As Tanner unbuckles his seatbelt, I remain frozen in my spot. Outside of the building is a giant rock climbing wall that looks impossible to get to the top of. The assortment of colorful rocks spaced out along the wall shouldn't look so intimidating, but even the idea of stepping foot on that thing makes me lose my breath. 

My date notices my change in demeanor. He places a hand on the back of my seat, turning his body to me.

"What's up?" he asks.

"This is a rock climbing place."

"Sure is," he says, unbuckling my seatbelt for me. "You ever climbed before?"

I was ten or eleven when my mom brought a few friends and me to a rock climbing gym one Friday after school. Mom thought it would be exciting for me, and so as my friends and I ran out of the car, I remember the disappointment flowing through me at the realization of where she had taken us. This was not my version of fun. I spent the day watching my friends race each other, cheering them on from the safety of the ground. 

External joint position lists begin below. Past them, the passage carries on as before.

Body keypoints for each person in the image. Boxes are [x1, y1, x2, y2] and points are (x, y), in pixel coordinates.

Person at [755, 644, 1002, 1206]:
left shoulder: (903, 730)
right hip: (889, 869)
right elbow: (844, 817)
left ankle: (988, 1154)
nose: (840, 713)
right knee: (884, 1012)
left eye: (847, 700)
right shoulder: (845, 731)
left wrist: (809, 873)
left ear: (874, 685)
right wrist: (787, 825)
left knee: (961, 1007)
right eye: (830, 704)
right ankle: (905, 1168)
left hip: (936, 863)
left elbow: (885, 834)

I am and have always been terrified of heights. 

"No," I say. 

That response seems to brighten Tanner up, thinking he's about to give me an amazing day. He opens the car door, and when he notices I haven't followed suit, he runs around the front to let me out. Chivalry, apparently, is not dead. Even in an old, beat-up Jeep.

Once inside, my stomach starts to turn. The walls are much bigger than I remember. Unlike the gym I went to several years ago, there are no bells at the top. Besides the layout, the rest of the gym is similar to what I pictured.